* **Gegeven opdracht**
Schrijf het stuk van "Procesverloop in hoger" tot en met "uitspraak te doen." uit de tekst over het procesverloop in hoger beroep opnieuw uit en wijzig daarin "hogerberoepschrift" in "beroepschrift".

* **Tekstgedeelte**
§

Procesverloop in hoger beroep
Appellante heeft hoger beroep ingesteld tegen de tussenuitspraak van de rechtbank Rotterdam (rechtbank) van 20 maart 2014 (ECLI:NL:RBROT:2014:2045) en de uitspraak van de rechtbank van 5 juni 2014 (ECLI:NL:RBROT:2014:4402).
ACM heeft een reactie op het hogerberoepschrift ingediend.
Ten aanzien van een aantal stukken die ACM verplicht is over te leggen heeft zij medegedeeld dat uitsluitend het College daarvan kennis zal mogen nemen. Bij beslissing van 12 augustus 2015 heeft het College de gevraagde beperking van de kennisneming gerechtvaardigd geacht. Appellante heeft het College toestemming verleend om mede op grondslag van die stukken uitspraak te doen.
Het onderzoek ter zitting heeft plaatsgevonden op 29 oktober 2015. Appellante heeft zich laten vertegenwoordigen door haar gemachtigden. ACM heeft zich laten vertegenwoordigen door mr. K. Hellingman en mr. M. de Vlaam.

§

* **Uittreksel dataset**
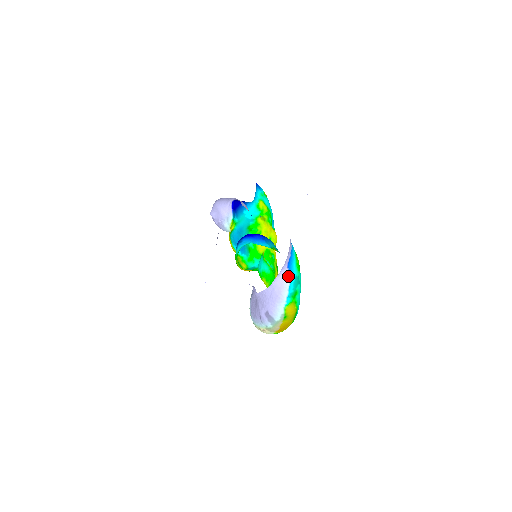
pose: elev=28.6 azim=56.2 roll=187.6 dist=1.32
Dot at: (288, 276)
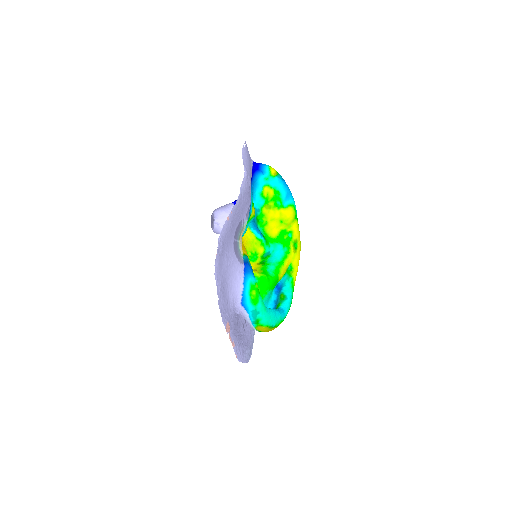
Dot at: (245, 311)
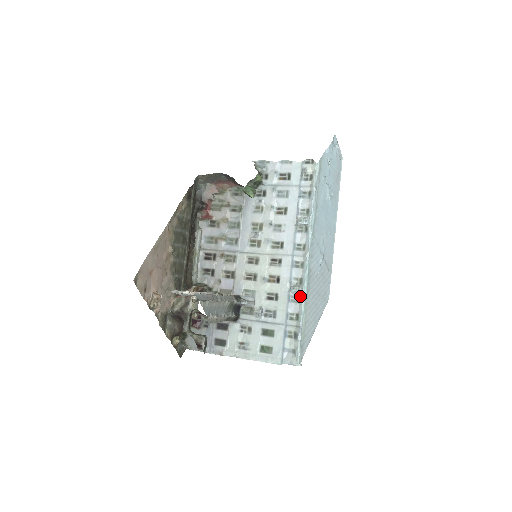
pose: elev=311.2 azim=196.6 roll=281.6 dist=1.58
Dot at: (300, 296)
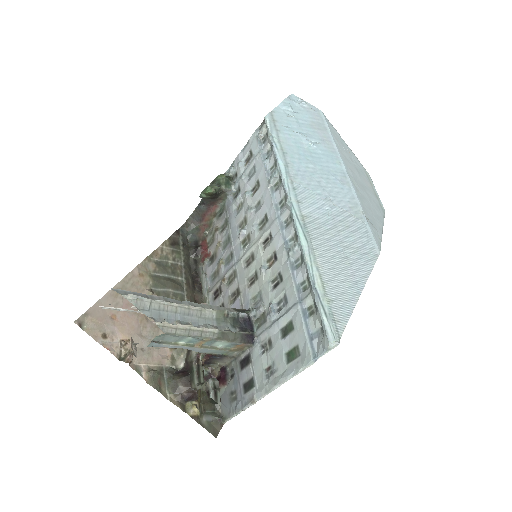
Dot at: (300, 252)
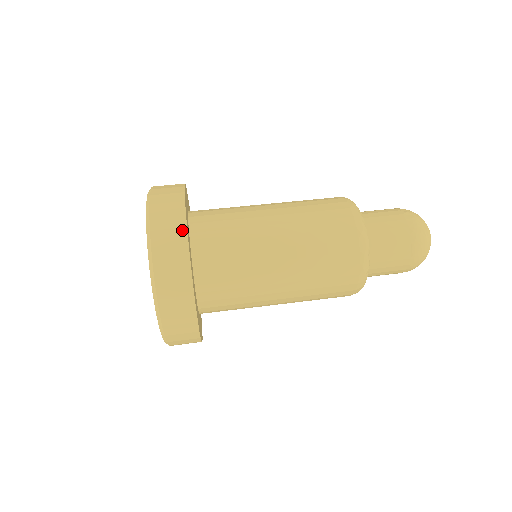
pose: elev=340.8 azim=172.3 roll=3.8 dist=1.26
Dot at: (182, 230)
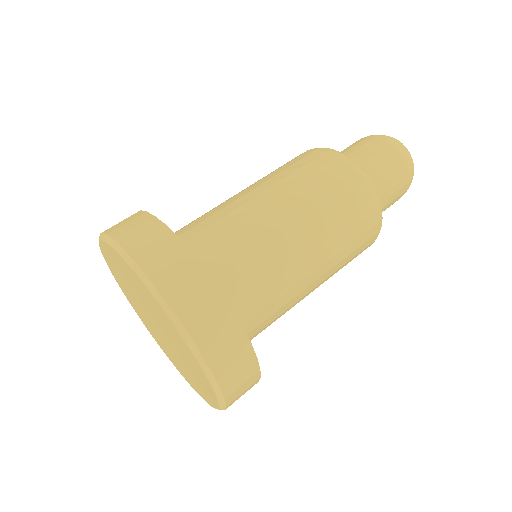
Dot at: (151, 220)
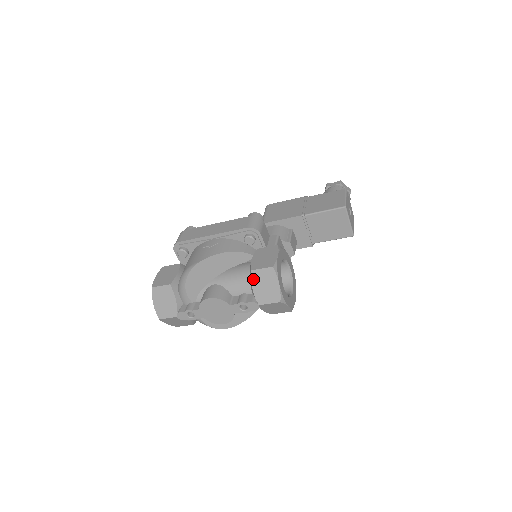
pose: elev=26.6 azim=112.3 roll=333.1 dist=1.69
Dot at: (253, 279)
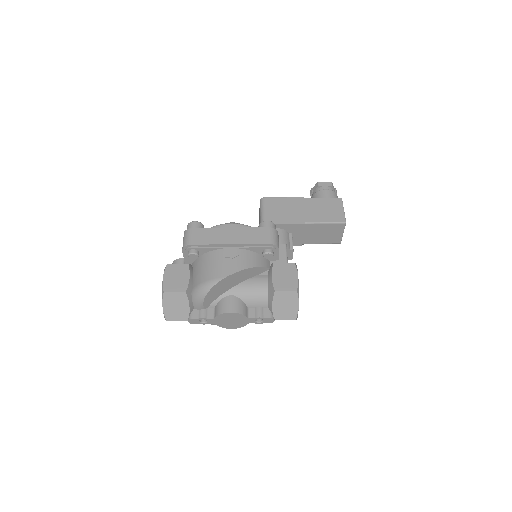
Dot at: (275, 299)
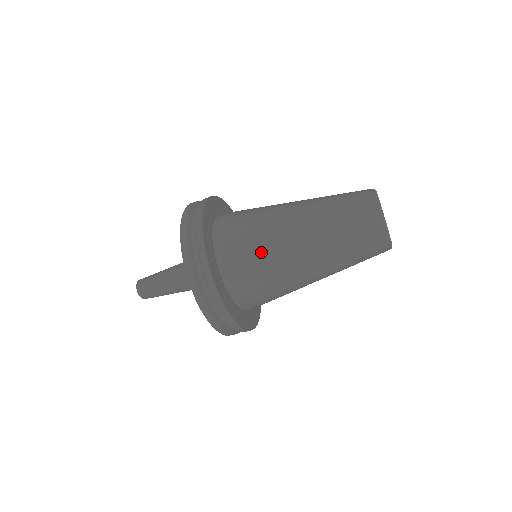
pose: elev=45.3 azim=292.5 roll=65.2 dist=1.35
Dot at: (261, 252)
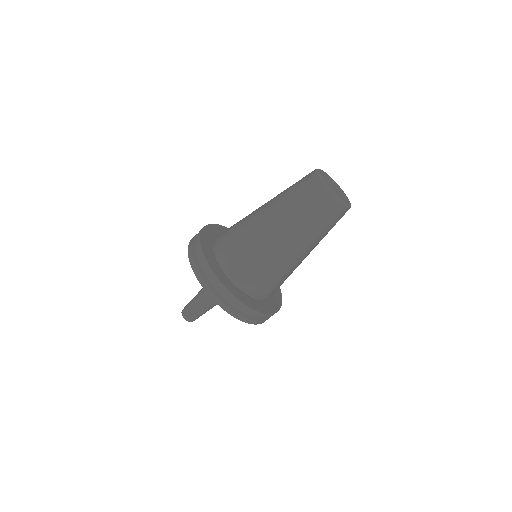
Dot at: (267, 268)
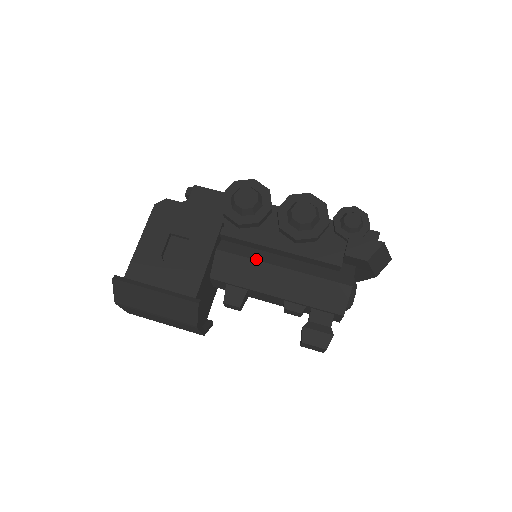
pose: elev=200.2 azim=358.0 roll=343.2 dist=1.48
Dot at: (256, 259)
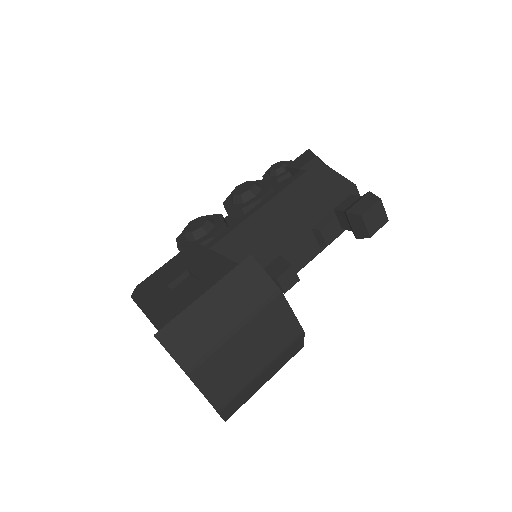
Dot at: (253, 230)
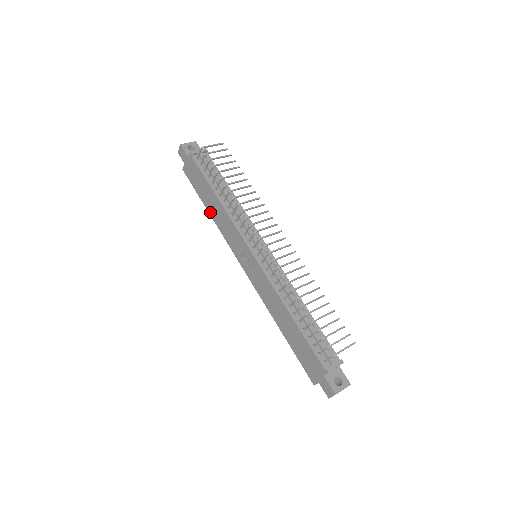
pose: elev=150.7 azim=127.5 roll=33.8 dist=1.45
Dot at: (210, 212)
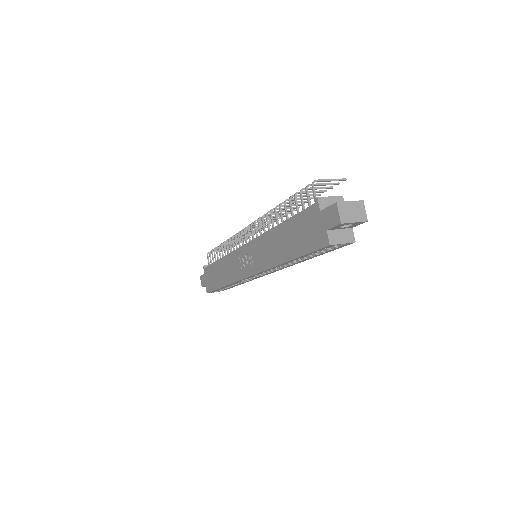
Dot at: (223, 284)
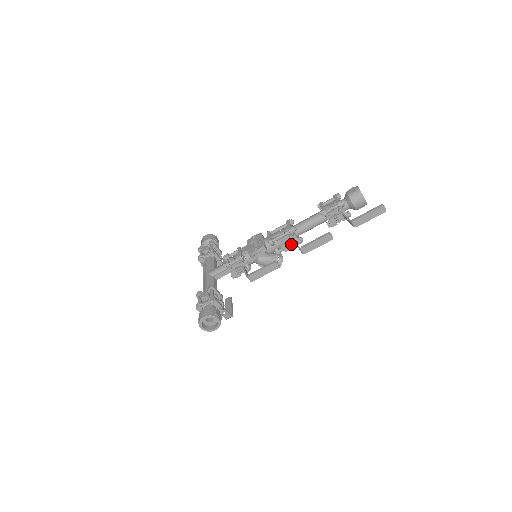
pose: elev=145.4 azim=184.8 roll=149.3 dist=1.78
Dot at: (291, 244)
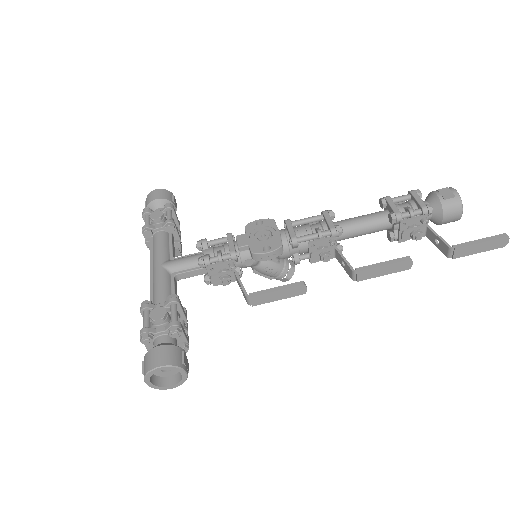
Dot at: (330, 255)
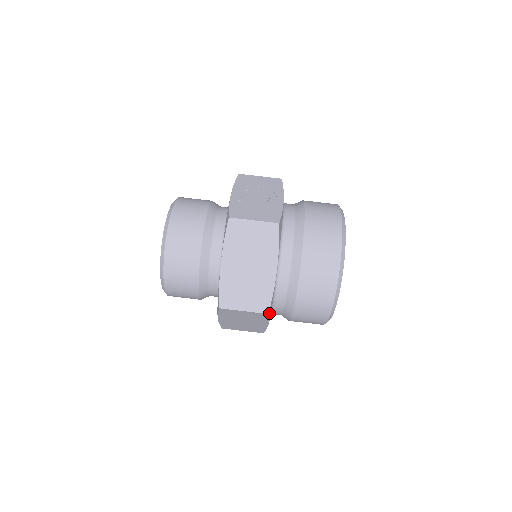
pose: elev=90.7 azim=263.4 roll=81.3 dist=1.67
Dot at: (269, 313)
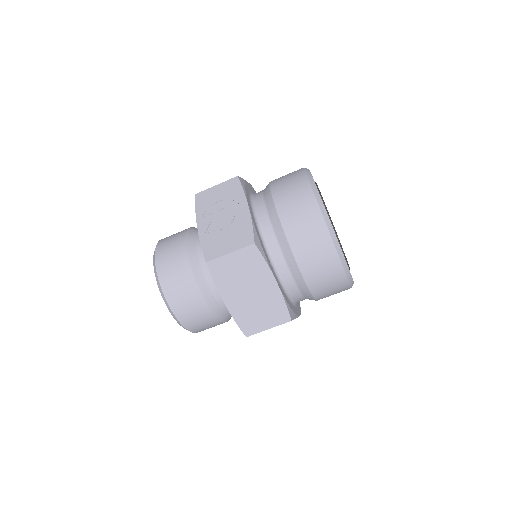
Dot at: (292, 317)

§

* **Uitwerking opdracht**
Procesverloop in hoger beroep
Appellante heeft hoger beroep ingesteld tegen de tussenuitspraak van de rechtbank Rotterdam (rechtbank) van 20 maart 2014 (ECLI:NL:RBROT:2014:2045) en de uitspraak van de rechtbank van 5 juni 2014 (ECLI:NL:RBROT:2014:4402).
ACM heeft een reactie op het beroepschrift ingediend.
Ten aanzien van een aantal stukken die ACM verplicht is over te leggen heeft zij medegedeeld dat uitsluitend het College daarvan kennis zal mogen nemen. Bij beslissing van 12 augustus 2015 heeft het College de gevraagde beperking van de kennisneming gerechtvaardigd geacht. Appellante heeft het College toestemming verleend om mede op grondslag van die stukken uitspraak te doen.